ST. LOUIS (KMOX) – St. Louis City has 25,000 vacant properties and land. Out of that amount – The City and Land Reutlization Authority (LRA) owns around 12,000.
The City’s Land Czar Patrick Brown attributes many of the vacancies to a dwindling population.
Our report focused on bank owned properties like the one at 5325 Terry – where the 12-year-old girl was assaulted and left for dead.
When asked at what point the city should step in and say enough is enough, Brown said “cities around the country are struggling with this issue due to the lingering foreclosure problem.”
Brown was asked if there are any plans in place to handle all of the foreclosed properties.
“Over the last year and half, we’ve done a lot of things. We’ve asked for technical assistance from experts in this area from around the U.S. Center for Community Progress…we’ve worked with them and more recently completing an assessment of LRA operations,” Brown says. “Looking for ways to make it easier to both get properties from LRA, but, to find resources to help LRA take care of properties that they have.”
Brown cautions that St. Louis’ LRA should not be compared to other cities. He says it’s different here and in order to change St. Louis LRA laws, that requires legislation out of Jefferson City.
Kansas City sold dozens of dangerous houses for one dollar last year. Now, they’re putting better properties on the block for $999.00. Other land utilization authorities around the country have instituted similar programs.
That practice of selling abandoned and vacant houses in St. Louis for $1.00 was alive and well many years ago in Lafayette Square – that’s one way people came back to the neighborhood. Mayor Slay’s Press Secretary Maggie Crane says that program is still happening today. However, sometimes people respond and sometimes they don’t.
“We have been seeing though a real increase in the number of properties that are selling at auction,” Crane says. “People are looking for a good deal and looking for an opportunity to build and to rebuild.”

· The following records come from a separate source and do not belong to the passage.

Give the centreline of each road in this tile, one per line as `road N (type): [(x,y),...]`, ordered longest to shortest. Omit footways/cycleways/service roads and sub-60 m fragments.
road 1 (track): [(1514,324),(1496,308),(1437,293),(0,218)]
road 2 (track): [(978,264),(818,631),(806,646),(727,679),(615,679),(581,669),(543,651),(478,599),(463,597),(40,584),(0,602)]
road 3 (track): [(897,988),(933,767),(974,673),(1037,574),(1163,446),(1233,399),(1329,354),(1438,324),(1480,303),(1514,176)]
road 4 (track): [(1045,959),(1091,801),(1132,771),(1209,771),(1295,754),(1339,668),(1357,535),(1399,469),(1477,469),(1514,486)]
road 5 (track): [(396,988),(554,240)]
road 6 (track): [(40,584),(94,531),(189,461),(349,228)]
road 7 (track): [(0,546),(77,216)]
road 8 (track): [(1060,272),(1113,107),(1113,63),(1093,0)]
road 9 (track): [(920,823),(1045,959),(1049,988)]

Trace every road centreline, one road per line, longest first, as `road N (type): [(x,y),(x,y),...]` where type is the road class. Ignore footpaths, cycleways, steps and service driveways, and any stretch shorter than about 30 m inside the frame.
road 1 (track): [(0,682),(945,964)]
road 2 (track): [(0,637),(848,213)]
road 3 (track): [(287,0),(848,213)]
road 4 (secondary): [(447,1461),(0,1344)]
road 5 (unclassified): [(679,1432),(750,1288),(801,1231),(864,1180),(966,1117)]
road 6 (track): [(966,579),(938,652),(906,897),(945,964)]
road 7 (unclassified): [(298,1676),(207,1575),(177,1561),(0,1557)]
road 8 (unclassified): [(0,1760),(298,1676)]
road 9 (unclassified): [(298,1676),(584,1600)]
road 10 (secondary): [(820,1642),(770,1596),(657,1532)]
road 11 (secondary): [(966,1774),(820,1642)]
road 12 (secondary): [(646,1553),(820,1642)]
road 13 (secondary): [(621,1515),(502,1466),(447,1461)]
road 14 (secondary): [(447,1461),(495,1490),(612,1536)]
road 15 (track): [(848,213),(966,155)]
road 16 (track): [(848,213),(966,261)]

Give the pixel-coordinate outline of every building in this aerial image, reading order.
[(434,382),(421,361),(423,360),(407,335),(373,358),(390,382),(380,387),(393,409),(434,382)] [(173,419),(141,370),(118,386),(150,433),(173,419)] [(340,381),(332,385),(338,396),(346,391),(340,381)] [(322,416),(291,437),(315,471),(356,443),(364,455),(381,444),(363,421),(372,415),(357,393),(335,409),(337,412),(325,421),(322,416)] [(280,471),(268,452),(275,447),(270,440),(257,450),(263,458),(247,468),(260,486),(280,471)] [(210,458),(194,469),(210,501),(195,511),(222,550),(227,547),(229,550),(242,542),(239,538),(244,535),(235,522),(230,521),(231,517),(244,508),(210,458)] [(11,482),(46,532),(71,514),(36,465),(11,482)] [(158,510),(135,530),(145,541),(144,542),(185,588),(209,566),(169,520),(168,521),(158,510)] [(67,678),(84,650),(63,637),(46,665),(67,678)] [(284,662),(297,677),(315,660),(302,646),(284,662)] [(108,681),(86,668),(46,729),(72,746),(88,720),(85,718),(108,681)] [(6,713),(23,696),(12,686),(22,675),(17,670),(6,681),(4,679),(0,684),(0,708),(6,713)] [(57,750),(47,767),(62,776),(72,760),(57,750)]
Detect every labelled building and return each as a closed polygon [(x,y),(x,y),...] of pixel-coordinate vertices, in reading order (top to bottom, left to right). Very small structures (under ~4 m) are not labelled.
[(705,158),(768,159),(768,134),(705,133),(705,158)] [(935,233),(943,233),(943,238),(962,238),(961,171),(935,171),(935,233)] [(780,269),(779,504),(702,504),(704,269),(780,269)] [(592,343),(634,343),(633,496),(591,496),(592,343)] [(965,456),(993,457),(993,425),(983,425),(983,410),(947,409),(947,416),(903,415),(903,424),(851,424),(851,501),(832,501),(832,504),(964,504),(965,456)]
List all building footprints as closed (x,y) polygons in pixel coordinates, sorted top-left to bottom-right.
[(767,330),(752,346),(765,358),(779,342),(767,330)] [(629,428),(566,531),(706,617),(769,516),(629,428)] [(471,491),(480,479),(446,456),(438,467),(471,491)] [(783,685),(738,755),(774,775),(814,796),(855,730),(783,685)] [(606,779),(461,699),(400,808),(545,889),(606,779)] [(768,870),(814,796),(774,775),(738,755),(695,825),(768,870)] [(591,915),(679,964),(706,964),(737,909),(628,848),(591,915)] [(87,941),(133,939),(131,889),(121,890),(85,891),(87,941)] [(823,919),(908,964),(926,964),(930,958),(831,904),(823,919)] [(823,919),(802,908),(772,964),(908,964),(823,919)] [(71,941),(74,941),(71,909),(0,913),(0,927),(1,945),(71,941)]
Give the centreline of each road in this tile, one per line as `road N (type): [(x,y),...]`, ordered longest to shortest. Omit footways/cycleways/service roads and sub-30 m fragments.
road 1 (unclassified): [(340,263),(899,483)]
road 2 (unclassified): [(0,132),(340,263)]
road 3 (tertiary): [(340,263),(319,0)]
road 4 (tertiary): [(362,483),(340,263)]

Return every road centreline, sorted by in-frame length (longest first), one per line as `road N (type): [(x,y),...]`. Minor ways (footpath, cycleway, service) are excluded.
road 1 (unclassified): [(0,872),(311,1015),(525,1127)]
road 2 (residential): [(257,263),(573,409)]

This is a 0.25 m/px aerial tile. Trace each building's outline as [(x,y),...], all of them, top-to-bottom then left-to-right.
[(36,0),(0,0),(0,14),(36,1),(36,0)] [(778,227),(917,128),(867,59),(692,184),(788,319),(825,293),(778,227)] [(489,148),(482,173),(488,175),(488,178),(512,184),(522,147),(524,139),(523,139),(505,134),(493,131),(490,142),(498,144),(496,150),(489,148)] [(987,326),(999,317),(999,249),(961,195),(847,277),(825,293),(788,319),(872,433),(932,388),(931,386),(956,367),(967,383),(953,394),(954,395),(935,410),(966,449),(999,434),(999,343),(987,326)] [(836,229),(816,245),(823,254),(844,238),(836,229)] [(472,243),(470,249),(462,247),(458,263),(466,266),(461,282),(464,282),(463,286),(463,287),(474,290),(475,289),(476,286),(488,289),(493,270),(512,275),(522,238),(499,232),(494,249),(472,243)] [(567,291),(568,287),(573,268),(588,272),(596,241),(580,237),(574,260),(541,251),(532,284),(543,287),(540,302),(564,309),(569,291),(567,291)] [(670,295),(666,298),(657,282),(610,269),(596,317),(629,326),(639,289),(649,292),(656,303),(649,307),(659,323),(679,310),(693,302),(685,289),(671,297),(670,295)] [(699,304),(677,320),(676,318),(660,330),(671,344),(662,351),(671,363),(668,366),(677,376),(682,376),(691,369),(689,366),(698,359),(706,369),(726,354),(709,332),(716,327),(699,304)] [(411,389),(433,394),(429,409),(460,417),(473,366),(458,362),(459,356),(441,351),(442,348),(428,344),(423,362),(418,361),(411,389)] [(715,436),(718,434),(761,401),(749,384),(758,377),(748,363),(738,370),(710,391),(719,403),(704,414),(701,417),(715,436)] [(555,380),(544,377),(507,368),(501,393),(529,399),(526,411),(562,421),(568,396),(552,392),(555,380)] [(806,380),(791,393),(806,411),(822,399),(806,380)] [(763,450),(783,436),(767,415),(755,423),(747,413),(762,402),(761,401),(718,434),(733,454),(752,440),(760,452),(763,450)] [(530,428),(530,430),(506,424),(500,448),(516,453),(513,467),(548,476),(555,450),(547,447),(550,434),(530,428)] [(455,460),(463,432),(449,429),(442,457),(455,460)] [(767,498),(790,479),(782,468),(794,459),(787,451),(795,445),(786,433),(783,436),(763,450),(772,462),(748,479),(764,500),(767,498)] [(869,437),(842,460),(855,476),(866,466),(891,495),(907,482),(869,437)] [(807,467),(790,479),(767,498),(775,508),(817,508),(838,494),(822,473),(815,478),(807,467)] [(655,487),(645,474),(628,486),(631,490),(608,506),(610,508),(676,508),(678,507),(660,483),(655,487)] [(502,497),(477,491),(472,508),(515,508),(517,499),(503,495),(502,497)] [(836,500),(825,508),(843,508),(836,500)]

A controversial land developer in St. Louis is Paul McKee who has acquired millions in TIF money from the city. His Northside Redevelopment Project spans at least four neighborhoods. Old North St. Louis was part of that, but residents objected and he dropped that portion of the development.
McKee is still holding on to the properties and lots, and won’t sell them. He also isn’t developing them.
“You don’t want to tear down every single vacant building, otherwise you’d have a bunch of parking lots,” Crane says. “You wouldn’t have sustainable communities.”
Paul McKee unveiled his Northside Redevelopment Project in May of 2009. Exactly how many years prior to that, that he started buying up properties is not clear.
Crane says McKee has a timeline and estimates it’s this year.